(Beginning of EXTRACTED RECORDS)

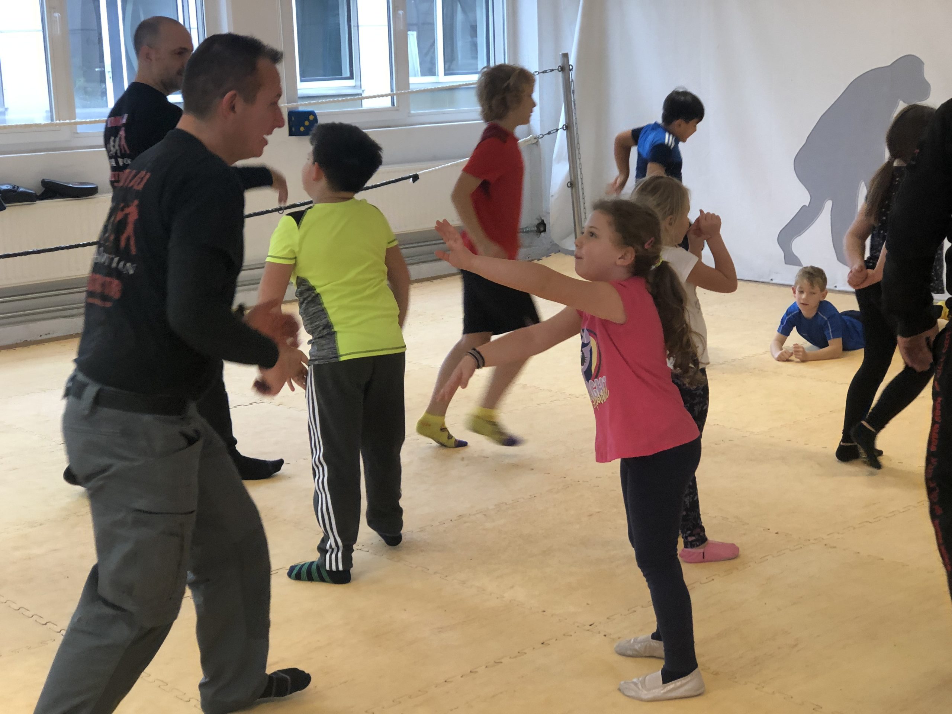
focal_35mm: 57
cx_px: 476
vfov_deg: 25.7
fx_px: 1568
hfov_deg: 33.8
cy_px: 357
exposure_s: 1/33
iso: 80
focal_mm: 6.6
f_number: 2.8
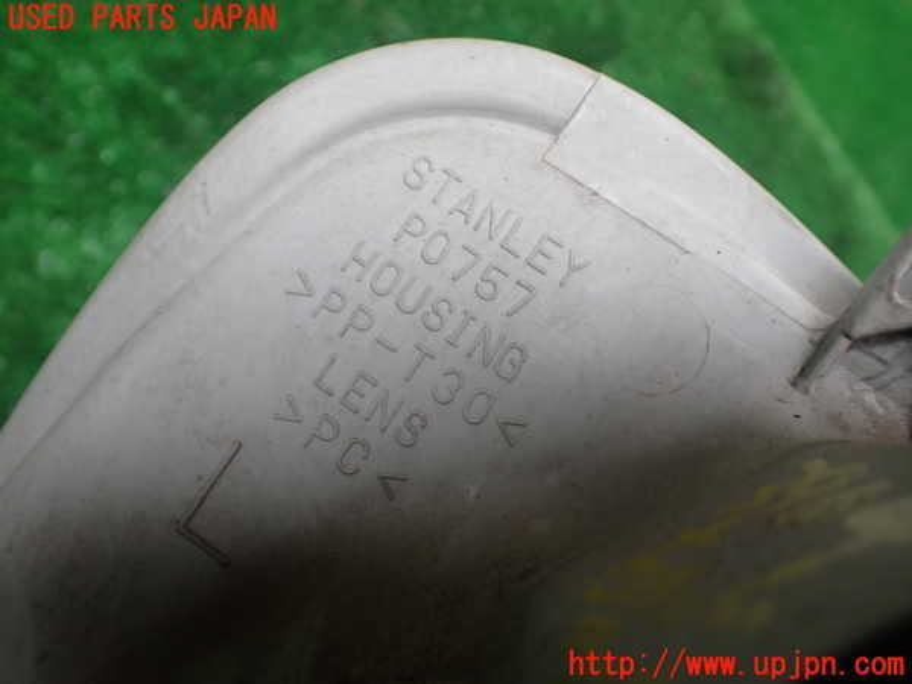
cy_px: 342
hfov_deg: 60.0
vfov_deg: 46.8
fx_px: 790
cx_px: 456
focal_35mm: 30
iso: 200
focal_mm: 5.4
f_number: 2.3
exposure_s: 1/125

(End of EXTRACTED RECORDS)
(Beginning of EXTRACTED RECORDS)

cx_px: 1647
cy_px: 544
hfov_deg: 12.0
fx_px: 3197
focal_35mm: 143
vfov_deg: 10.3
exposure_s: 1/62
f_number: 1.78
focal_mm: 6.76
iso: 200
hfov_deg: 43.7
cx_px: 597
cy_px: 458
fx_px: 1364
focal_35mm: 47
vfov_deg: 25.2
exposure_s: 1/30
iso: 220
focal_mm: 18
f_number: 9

(End of EXTRACTED RECORDS)

### PROBLEM STATEMENT
Keeping every character as it is, restate the lines above that run from the line with "vfov_deg: 46.8" through the line with "exposure_s: 1/125", both included, and nothing else.

### FINISHED EXERCISE
vfov_deg: 46.8
fx_px: 790
cx_px: 456
focal_35mm: 30
iso: 200
focal_mm: 5.4
f_number: 2.3
exposure_s: 1/125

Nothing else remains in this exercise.